The team is one of several in the Vertically Integrated Projects (VIP) program, which allows undergraduate students to work with graduate students and faculty on complex, multidisciplinary research projects over several years. The Engineering Critical Patient Care Team includes members from the Department of Nurse Anesthesia in the College of Health Professions and the School of Nursing. In addition to other biomedical engineering majors, Ritchie’s group included students from mechanical engineering and biology in the College of Humanities and Sciences.

Ritchie volunteered to lead a project to revamp the way an epidural — a common procedure during labor and delivery — is administered. The precise location to deliver epidural anesthesia safely is so small that it is easy to miss, and they are misplaced about 13 percent of the time, Ritchie said. Pushing the needle past the epidural space can result in leaking spinal fluid, headaches and discomfort for the patient.

The first step for the team was learning all they could about epidurals. The engineering students even tried to get a feel for what it was like to deliver an injection by delivering shots to melons, she said.

“We knew we wanted a pressure sensor that could communicate with a microcontroller and display the pressure values,” Ritchie said. The device, called DuraSafe, would provide a visual alert to let an anesthesiologist know when the correct location is reached and the medication could be inserted. During the summer of 2016, Ritchie and fellow biomedical engineering student Aayushi Agarwal worked extensively on the project through a VIP internship. Experimenting with several concepts, the team came up with a final design and developed working prototypes.

Their device, designed to replace the syringe, attaches to the needle and provides visual feedback to the anesthesiologist when the needle has reached the correct location so the clinician can accurately administer the epidural.

This spring, Ritchie’s team also became one of 18 finalists in the pre-accelerator program, called Pre-X, at VCU’s da Vinci Center, which aims to help entrepreneurial students turn promising ideas into viable startup companies.

“It’s a real problem that can be solved,” said Aaron Forrester, a da Vinci Center faculty member who co-led the Pre-X program. The team members were motivated by “a genuine desire to fix something,” he said.
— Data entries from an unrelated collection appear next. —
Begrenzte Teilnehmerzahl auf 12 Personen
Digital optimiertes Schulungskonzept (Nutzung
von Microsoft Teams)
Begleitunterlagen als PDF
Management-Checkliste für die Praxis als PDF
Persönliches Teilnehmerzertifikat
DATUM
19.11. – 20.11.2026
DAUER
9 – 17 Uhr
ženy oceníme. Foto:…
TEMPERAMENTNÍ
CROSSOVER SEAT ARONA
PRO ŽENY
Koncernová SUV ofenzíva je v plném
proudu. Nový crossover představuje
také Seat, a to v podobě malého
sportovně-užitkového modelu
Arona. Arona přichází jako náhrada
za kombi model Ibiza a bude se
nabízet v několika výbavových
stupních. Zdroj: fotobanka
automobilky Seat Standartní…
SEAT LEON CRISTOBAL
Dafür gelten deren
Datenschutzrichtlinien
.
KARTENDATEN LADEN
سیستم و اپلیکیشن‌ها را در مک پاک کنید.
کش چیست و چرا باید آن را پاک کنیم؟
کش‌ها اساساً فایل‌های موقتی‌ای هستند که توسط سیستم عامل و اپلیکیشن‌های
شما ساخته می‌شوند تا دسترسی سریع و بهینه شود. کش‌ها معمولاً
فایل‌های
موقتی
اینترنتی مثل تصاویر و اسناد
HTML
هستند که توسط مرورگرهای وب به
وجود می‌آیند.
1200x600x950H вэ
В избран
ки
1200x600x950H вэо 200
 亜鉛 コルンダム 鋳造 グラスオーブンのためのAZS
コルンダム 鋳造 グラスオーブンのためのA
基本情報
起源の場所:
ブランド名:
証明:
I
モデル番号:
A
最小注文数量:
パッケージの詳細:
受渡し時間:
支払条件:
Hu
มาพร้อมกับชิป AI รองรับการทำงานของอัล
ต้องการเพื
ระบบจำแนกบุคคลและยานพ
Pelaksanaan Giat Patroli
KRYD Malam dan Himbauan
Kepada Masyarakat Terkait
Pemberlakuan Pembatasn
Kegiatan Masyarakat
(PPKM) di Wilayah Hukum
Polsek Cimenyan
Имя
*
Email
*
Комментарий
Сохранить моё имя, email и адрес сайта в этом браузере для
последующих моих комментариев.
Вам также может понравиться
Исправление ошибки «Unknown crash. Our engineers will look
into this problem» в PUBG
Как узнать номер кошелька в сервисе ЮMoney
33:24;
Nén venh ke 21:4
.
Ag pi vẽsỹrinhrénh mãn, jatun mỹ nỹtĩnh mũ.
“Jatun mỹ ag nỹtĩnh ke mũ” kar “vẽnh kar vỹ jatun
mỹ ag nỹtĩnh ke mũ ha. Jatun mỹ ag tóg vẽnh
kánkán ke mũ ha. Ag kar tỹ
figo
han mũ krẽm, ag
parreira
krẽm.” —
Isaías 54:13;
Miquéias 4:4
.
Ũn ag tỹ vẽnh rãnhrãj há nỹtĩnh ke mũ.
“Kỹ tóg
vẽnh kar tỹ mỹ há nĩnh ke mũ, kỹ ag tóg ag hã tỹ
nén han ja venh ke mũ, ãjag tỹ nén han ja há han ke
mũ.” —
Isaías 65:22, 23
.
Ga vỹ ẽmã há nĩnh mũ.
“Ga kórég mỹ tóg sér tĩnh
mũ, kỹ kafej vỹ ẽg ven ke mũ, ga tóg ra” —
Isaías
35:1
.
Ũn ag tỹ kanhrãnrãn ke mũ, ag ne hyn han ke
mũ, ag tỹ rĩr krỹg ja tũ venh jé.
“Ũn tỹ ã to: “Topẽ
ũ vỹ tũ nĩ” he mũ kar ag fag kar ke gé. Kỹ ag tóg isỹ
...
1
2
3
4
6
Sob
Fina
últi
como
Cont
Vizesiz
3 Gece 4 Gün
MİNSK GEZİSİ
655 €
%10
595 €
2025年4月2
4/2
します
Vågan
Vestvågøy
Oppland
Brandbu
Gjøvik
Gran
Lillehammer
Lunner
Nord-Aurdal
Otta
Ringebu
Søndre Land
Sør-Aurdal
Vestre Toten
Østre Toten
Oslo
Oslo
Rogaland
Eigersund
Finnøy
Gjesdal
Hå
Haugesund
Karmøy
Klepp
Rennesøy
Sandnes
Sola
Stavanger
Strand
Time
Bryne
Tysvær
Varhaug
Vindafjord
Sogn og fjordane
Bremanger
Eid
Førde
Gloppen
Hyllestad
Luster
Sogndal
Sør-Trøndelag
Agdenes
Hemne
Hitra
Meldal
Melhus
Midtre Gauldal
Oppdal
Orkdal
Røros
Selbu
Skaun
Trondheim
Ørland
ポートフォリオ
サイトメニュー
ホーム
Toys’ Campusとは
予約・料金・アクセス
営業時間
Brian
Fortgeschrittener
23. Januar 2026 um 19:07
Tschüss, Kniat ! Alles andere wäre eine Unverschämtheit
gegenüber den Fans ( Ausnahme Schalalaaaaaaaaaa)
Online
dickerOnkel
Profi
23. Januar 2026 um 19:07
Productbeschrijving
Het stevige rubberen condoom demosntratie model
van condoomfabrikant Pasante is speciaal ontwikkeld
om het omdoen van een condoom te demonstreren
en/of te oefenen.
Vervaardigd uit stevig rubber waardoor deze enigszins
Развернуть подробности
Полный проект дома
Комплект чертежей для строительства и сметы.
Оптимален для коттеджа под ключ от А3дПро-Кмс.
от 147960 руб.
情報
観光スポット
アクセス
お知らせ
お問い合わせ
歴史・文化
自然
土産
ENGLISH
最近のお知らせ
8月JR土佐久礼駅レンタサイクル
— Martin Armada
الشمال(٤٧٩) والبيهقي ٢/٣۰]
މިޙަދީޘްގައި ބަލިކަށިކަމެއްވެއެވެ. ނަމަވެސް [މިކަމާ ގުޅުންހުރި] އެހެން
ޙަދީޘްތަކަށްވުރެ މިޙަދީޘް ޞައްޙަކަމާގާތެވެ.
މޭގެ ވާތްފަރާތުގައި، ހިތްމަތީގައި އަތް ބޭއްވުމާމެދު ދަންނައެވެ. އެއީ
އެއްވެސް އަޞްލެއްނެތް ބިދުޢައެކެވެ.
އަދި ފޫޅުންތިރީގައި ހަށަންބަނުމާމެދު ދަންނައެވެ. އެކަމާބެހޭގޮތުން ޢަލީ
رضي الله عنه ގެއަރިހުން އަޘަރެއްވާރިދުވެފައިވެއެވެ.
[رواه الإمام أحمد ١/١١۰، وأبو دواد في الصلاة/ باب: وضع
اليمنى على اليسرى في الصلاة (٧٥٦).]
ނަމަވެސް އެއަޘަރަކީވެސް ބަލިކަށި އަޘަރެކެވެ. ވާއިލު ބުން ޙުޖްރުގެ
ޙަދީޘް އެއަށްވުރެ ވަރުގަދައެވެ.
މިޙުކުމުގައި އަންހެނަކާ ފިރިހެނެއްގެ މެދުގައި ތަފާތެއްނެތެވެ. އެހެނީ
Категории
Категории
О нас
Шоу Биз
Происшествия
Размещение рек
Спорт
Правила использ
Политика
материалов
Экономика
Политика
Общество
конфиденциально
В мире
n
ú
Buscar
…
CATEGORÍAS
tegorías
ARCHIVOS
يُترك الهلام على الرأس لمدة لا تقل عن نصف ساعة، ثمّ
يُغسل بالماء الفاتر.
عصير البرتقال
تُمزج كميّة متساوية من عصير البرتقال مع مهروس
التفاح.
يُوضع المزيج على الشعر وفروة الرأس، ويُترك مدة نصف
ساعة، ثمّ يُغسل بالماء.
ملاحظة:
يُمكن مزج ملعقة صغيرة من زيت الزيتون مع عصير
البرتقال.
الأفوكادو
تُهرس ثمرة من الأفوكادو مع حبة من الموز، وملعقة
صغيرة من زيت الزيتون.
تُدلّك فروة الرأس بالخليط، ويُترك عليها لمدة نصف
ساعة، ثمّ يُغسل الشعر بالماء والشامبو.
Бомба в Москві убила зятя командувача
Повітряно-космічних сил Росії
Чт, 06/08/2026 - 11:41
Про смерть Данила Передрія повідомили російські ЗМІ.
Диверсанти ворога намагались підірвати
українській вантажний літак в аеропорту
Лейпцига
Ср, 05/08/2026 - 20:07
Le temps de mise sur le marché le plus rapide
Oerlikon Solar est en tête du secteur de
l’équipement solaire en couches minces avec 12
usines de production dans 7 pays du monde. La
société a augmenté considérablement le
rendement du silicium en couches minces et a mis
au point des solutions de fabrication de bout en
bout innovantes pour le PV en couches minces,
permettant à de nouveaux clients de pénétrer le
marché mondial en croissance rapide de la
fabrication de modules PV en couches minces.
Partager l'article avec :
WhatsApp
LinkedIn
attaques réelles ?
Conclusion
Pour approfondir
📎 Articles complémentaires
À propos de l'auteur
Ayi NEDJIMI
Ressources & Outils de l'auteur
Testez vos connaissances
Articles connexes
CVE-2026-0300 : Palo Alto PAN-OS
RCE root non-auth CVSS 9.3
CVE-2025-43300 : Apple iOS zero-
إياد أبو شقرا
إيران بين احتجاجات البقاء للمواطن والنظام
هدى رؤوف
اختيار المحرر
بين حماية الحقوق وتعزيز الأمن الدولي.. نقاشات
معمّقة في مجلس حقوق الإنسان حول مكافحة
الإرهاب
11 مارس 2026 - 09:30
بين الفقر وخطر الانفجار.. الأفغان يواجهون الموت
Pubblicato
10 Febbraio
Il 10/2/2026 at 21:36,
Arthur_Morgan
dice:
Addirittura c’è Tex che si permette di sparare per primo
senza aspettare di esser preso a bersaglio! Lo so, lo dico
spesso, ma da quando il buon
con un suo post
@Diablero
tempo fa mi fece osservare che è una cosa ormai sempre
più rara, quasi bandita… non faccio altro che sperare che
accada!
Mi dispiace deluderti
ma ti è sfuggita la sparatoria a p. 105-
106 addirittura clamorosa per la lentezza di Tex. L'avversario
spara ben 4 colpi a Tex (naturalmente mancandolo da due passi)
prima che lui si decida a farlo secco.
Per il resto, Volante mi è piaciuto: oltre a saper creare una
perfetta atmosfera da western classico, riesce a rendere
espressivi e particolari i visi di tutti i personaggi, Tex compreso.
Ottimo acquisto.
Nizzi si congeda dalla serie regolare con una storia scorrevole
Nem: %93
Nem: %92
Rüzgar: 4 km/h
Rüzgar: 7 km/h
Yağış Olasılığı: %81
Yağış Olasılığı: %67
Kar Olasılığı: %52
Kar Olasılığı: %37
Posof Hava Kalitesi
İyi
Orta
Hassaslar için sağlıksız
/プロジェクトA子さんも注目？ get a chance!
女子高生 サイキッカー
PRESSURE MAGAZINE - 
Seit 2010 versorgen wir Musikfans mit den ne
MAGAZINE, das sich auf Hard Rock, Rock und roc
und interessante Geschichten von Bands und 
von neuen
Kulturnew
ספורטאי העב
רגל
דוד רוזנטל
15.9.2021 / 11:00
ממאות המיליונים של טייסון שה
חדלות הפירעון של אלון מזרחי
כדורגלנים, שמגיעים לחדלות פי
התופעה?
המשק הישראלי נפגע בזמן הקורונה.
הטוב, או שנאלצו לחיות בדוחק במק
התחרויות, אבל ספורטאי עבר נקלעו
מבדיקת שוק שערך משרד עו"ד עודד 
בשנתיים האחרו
Through the Pre-X program, the group learned about business model development. “As engineers, we did not have a lot of experience — that was a bit of a learning curve for us,” Ritchie said. “At the end of it, we had a full business plan.” The team also gained experience in presenting the idea as a marketable concept.

Ritchie was one of four students given the opportunity to deliver a five-minute pitch to compete for $25,000 in funding at a Demo Day on April 20. Ritchie recalled that she felt nervous before making the presentation. “I didn’t know how well an audience would receive it,” she said.

 “She went up and nailed it,” Forrester said, adding that he was impressed by “her willingness to push through in areas that were not necessarily her specialty.”

The result? Of the 18 finalists at Demo Day, Ritchie’s team won the highest amount of funding. The amount has not yet been made public.

Having a business plan also helped when Ritchie applied for an OZY award. During the process, representatives from OZY interviewed Ritchie and asked how she would use the funding and who her ideal mentors would be. This year's judges were Arianna Huffington, founder of The Huffington Post; Neil Blumenthal, a founder of Warby Parker eyeglasses; Karan Khemka, a partner in the Parthenon Group; Aria Finger, CEO of DoSomething.org; and Matthew Mugo Fields, a senior executive at Houghton Mifflin Harcourt.

“I’m tickled,” said Ward, the faculty adviser for the team. “It’s good for her, it’s good for the team. Alex is very driven on this project. It’s a great award for some outstanding work.”